MATERIAL FOR THE TASK Block Start

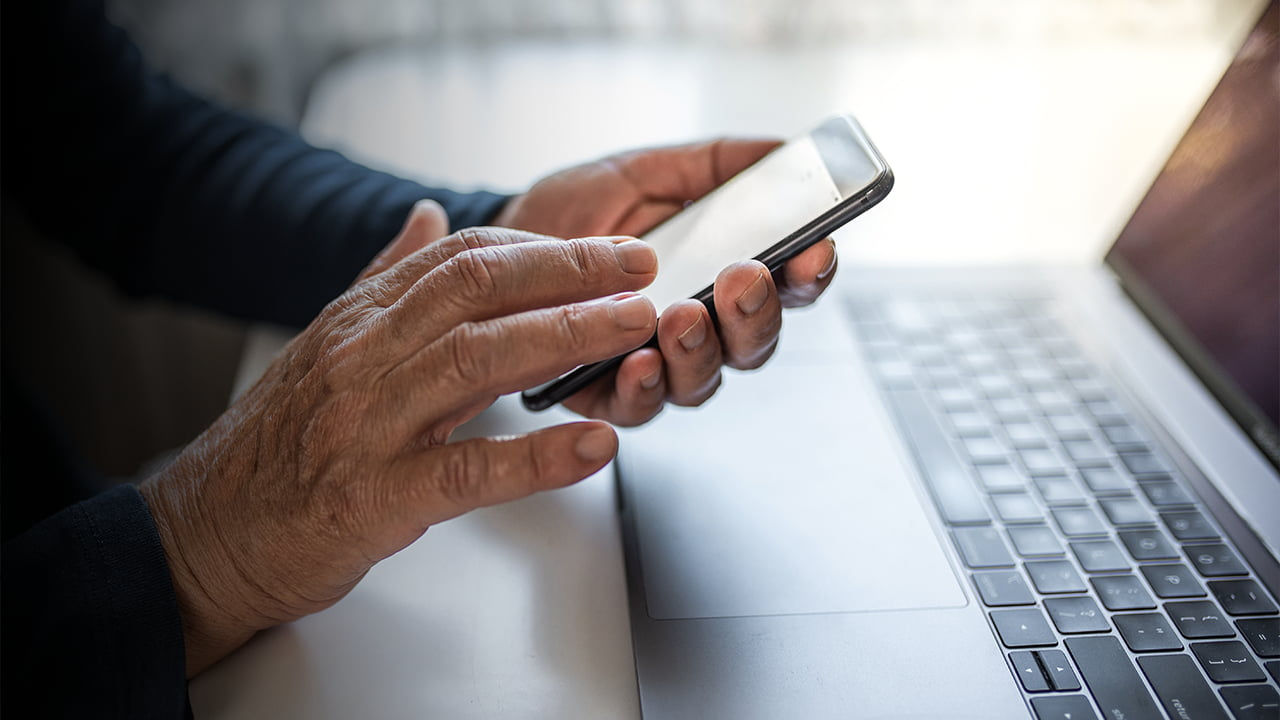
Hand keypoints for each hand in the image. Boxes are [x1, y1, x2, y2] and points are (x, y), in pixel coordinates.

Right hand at [141, 201, 661, 674]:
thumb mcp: (327, 346)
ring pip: (475, 360)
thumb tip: (428, 216)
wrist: (206, 534)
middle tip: (642, 270)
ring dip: (566, 336)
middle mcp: (362, 358)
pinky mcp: (373, 497)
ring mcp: (366, 425)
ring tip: (634, 329)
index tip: (609, 250)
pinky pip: (465, 470)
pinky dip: (535, 458)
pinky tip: (594, 448)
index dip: (546, 248)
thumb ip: (383, 280)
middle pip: (476, 291)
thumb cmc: (278, 445)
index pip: (462, 259)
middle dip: (570, 273)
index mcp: (359, 321)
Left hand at [495, 138, 838, 424]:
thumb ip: (713, 165)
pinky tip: (639, 360)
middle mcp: (700, 330)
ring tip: (683, 316)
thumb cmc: (576, 212)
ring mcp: (657, 366)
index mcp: (721, 278)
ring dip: (701, 350)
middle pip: (755, 342)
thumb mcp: (645, 173)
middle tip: (744, 279)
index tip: (815, 249)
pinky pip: (639, 406)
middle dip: (757, 313)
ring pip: (704, 379)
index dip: (810, 272)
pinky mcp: (605, 394)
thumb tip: (780, 149)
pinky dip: (645, 387)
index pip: (786, 285)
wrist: (501, 242)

MATERIAL FOR THE TASK Block End

ASSIGNMENT — Excluding pictures, print all lines above exactly.

EXERCISE RESULT —
Hand keypoints for each hand in the image. Boxes are [x1, y1, x2, y2] and points are (x, y), in pixel coordinates.

Right hand at [141, 201, 661, 674]:
thumb mcp: (327, 346)
ring pip: (475, 360)
thumb tip: (428, 216)
wrist: (206, 534)
middle tip: (642, 270)
ring dip: (566, 336)
middle mcp: (362, 358)
pinky mcp: (373, 497)
ring mcp: (366, 425)
ring tip: (634, 329)
index tip: (609, 250)
pinky pip: (465, 470)
pinky dip: (535, 458)
pinky tip: (594, 448)
index dip: (546, 248)
thumb ip: (383, 280)
middle pip: (476, 291)
thumb cmc: (278, 445)
index pip: (462, 259)
middle dip: (570, 273)
index mcp: (359, 321)
Left hand at [495, 138, 838, 424]:
thumb ip: (713, 165)
pinky tip: (639, 360)
middle mcp: (700, 330)
ring tip: (683, 316)
thumb cmc: (576, 212)
ring mcp: (657, 366)
index mcp: (721, 278)
ring dip: (701, 350)
middle pip: (755, 342)
thumb mcp: (645, 173)
middle tip: (744, 279)
index tip: (815, 249)
pinky pip: (639, 406)
middle dip: (757, 313)
ring pip: (704, 379)
index dip: (810, 272)
pinky mcp: (605, 394)
thumb tip: (780, 149)
pinky dip: (645, 387)
index pip: (786, 285)
wrist: (501, 242)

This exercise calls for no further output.